Poly(A) Tailing of RNA using E. coli Poly(A) Polymerase (NEB# M0276)

This protocol is designed to tail up to 10 µg of RNA in a 20 µl reaction. Reaction size can be scaled up as needed. In a poly (A) tailing reaction, the length of the tail depends on the molar concentration of the RNA 3'OH ends, reaction time, amount of enzyme and ATP concentration. Tail length can be modified by changing one or more of these factors. As a general guideline, incubation of 5 units of the enzyme with 1-10 µg RNA in a 20 µl reaction at 37°C for 30 minutes (with 1X Reaction buffer and 1mM ATP) will result in a tail length of greater than 100 bases.
  • RNA used for tailing reactions should be purified prior to use and suspended in nuclease-free water. EDTA should not be present and the solution should be free of salts.
  • RNase Inhibitor may be added to enhance the stability of the RNA in solution. If this is desired, 0.5 µl of a standard RNase inhibitor (such as RNase Inhibitor, Murine, NEB #M0314) can be added at the time of reaction set-up.

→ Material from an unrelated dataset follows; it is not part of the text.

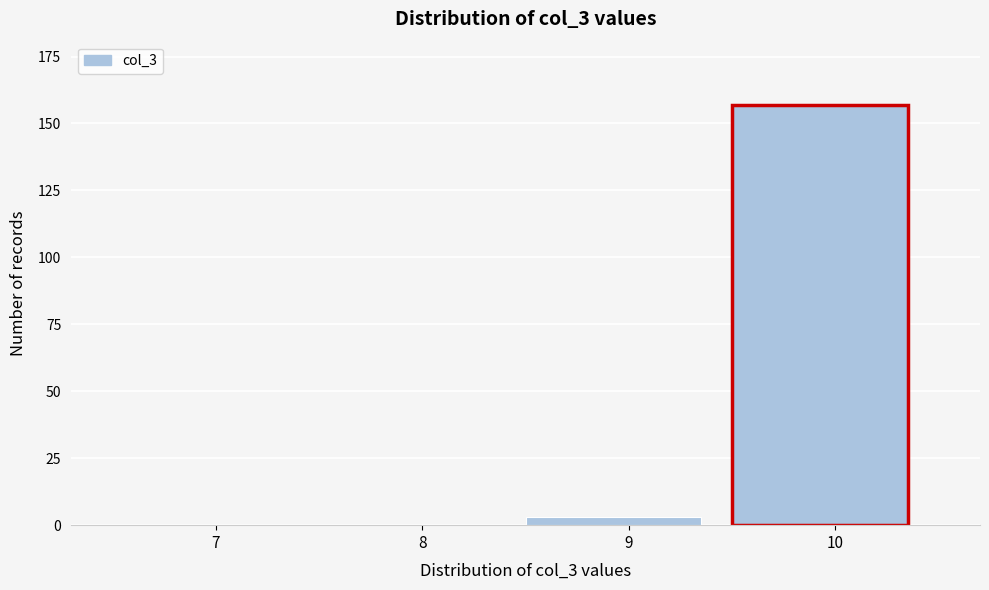

Reading right to left, what are all the values shown in this chart?

10=157	9=3	8=0	7=0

The additional volume can be subtracted from the amount of H2O used in the reaction.
  1. Add the following components in the order specified:

  2. Component Volume
    RNA 1-10 µg in 15 µl nuclease free water
    10X E. coli Poly(A) Polymerase Reaction Buffer 2 µl (1X)
    ATP (10mM) 2 µl
    E. coli Poly(A) Polymerase 1 µl
    Total 20 µl

  3. Incubate reaction at 37°C for 30 minutes.
  4. Stop the reaction by adding EDTA to a final concentration of 10 mM or directly proceeding to the cleanup step.